# Fluval Spec V and Intro



## andrewss (Oct 17, 2012)

lookin good 

are you going to upgrade the light? I have a spec v but still use stock lighting - but also only use low light plants and am content with slooow growth.

one thing I was thinking is with all the dark colors you have goin on with your spec maybe a piece of lighter colored driftwood would look cool - like manzanita (which is usually real light and spindly) would look cool arranged kind of above or something - just an idea.

I have endlers (tiger endlers a guppie hybrid) in my spec v which I really like, but lately I have gotten interested in chilli rasboras and celestial pearl danios for comparable nano sized fish... good luck deciding


----------



## jshaffer740 (Nov 6, 2012)

Thanks! I don't currently have plans to upgrade the light (my 37g is where I get my high light, CO2 injection fix ), but you never know. I'm going to wait and see how the plants do with this. I'm not going for really tall plants or crazy growth in this tank anyway. So as long as they stay lush and healthy looking, I'll be happy.

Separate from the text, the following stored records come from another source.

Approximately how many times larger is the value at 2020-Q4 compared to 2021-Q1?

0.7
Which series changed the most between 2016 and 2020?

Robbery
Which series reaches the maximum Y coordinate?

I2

As far as the driftwood, I totally agree. I'm waiting to find just the right piece though. I sort of wanted the piece to arch out over the middle of the tank, from the right side. So I need something with a stable base (that I can bury in the substrate) but with just the right arch. I'm going to keep my eye out for that. I think it would look nice and contrast the dark stones.

Also, I just looked up the chili rasboras you mentioned -those are some cool fish! I may have to try and see some in person. I think the coloration would look nice in the tank.

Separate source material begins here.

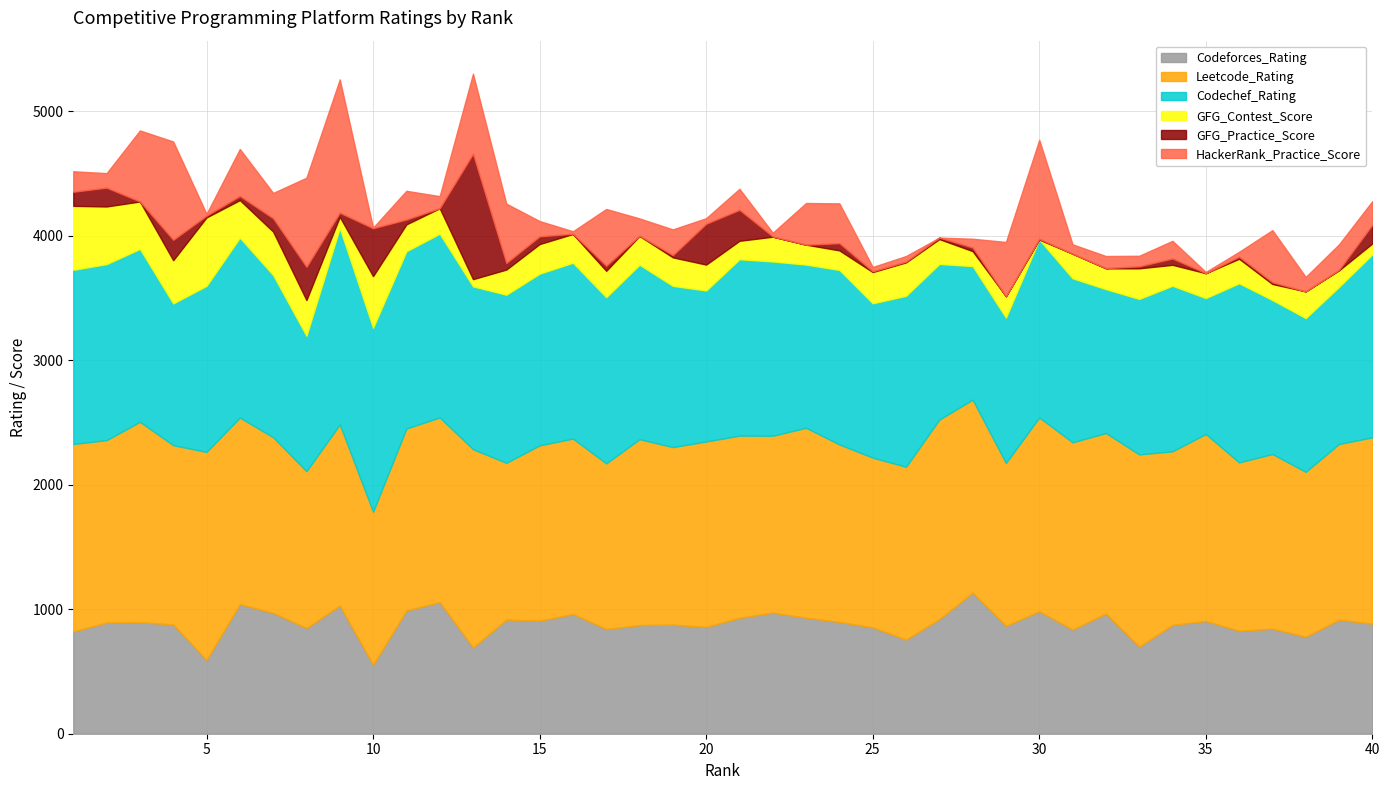

At which label does GFG_Practice_Score first exceed 18?

1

Thanks again for the suggestions!


----------



## andrewss (Oct 17, 2012)

well there are a few good sellers of manzanita out there and you can see many pix of individual pieces next to rulers and whatnot... search on google or even in the forsales here there a few big sellers of that driftwood as well as stones etc etc...

yeah those chilli endlers are real cool - aquarium adventure in columbus had some last time I was there but theirs were not so colorful which is probably a sign of stress or perhaps breeding I would assume (eg: their "endler" tank is mostly guppie hybrid stuff)


----------



## Green_Flash (Apr 15, 2012)

Hello there, it looks very lush.


----------



## jshaffer740 (Nov 6, 2012)

Thanks! I'm anxious to get some fish in there (waiting on cycle) and also to see how well the plants do with the stock LED. I'm hoping they do well, as I do like the light, and I want to try and keep this relatively low-tech.


----------



## GMYukonon24s (May 3, 2009)

Welcome to the forum and nice setup.


----------



## jshaffer740 (Nov 6, 2012)

Thanks! Enjoying it so far. Just waiting on the cycle. Also working out my dosing plan. Anyone have any good links as far as dosing for small, low-light tanks? I do EI on my 37g, but I don't know if that's applicable for this tank.


----------